Rachel's Democracy & Health News #894, February 15, 2007
CORPORATE CAMPAIGNS: ARE WE ASKING ENOUGH?
[Rachel's introduction: Corporate campaigns are now a fixture of the activist landscape. Here Charlie Cray describes some of their strengths and weaknesses as a means for creating a stronger democracy.]
By Charlie Cray
Charlie Cray is the director of the Center for Corporate Policy in Washington, D.C.
I. Reasons for optimism -- what we are doing right
1. Corporate campaigns are being taken seriously by most corporations.
As an article from the Public Policy Intelligence Report suggests, after more than a decade of corporate campaigns, corporations are trying to blunt the challenge by paying more attention to their own accountability by (a) measuring their own social performance, (b) adopting voluntary codes of conduct and certification regimes, and (c) creating an infrastructure for negotiation, not merely handing off the "crisis" to public relations experts.
2. Our campaigns are now international
Each year the Business Ethics Network gives Benny Awards for excellence in corporate campaigning. In 2006 the winners were
** Corporate Accountability International's water rights campaign, "Think Outside the Bottle"
** Pacific Environment's Sakhalin II campaign against Shell, Mitsui, Mitsubishi, and Gazprom.

▶ _Collected data_
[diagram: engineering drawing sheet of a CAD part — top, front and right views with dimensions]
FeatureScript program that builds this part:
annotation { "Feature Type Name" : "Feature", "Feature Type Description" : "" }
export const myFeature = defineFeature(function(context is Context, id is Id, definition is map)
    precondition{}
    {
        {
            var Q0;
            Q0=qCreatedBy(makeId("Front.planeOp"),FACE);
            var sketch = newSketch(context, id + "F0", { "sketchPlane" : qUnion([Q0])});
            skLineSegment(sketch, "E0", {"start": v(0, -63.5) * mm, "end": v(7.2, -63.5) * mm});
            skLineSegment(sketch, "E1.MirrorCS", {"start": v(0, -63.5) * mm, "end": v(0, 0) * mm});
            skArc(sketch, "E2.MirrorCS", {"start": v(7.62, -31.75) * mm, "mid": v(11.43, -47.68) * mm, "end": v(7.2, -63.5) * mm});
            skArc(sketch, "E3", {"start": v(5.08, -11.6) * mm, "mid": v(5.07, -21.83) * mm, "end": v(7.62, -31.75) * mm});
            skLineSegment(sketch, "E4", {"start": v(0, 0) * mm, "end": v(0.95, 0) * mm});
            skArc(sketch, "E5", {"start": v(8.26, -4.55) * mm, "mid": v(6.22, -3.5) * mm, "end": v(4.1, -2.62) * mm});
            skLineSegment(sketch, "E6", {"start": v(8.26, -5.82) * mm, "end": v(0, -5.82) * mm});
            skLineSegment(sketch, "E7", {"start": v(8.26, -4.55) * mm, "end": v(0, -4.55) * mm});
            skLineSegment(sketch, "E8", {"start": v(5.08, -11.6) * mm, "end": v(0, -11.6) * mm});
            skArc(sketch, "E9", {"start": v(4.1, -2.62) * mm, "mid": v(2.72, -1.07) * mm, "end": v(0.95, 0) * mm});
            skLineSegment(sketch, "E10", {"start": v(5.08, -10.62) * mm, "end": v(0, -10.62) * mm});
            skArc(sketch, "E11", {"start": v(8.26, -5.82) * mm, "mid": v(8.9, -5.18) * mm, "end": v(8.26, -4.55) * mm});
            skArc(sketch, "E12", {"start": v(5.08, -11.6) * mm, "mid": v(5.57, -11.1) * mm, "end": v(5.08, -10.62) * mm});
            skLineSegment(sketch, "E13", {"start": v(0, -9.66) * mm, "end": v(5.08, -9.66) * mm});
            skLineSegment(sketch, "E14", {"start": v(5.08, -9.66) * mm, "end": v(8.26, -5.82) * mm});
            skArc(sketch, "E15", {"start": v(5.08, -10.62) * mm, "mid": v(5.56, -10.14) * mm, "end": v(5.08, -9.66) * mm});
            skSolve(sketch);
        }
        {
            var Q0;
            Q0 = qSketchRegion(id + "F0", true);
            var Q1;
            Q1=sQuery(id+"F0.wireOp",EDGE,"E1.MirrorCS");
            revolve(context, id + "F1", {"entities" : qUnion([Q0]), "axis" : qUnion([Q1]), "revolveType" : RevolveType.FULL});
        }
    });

▶ _REQUIRED ACTION 1_
Translate this sentence from the article on corporate campaigns into Spanish: "Each year the Business Ethics Network gives Benny Awards for excellence in corporate campaigning."
▶ _REQUIRED ACTION 2_
Retype the article on corporate campaigns, everything from "[Rachel's introduction: Corporate" down to "public relations experts.".

▶ _FINAL ANSWER 1_
Cada año, la Business Ethics Network otorga los Premios Benny a la excelencia en las campañas corporativas.

▶ _FINAL ANSWER 2_
[Rachel's introduction: Corporate campaigns are now a fixture of the activist landscape. Here Charlie Cray describes some of their strengths and weaknesses as a means for creating a stronger democracy.]
By Charlie Cray
Charlie Cray is the director of the Center for Corporate Policy in Washington, D.C.
I. Reasons for optimism -- what we are doing right
1. Corporate campaigns are being taken seriously by most corporations.
As an article from the Public Policy Intelligence Report suggests, after more than a decade of corporate campaigns, corporations are trying to blunt the challenge by paying more attention to their own accountability by (a) measuring their own social performance, (b) adopting voluntary codes of conduct and certification regimes, and (c) creating an infrastructure for negotiation, not merely handing off the "crisis" to public relations experts.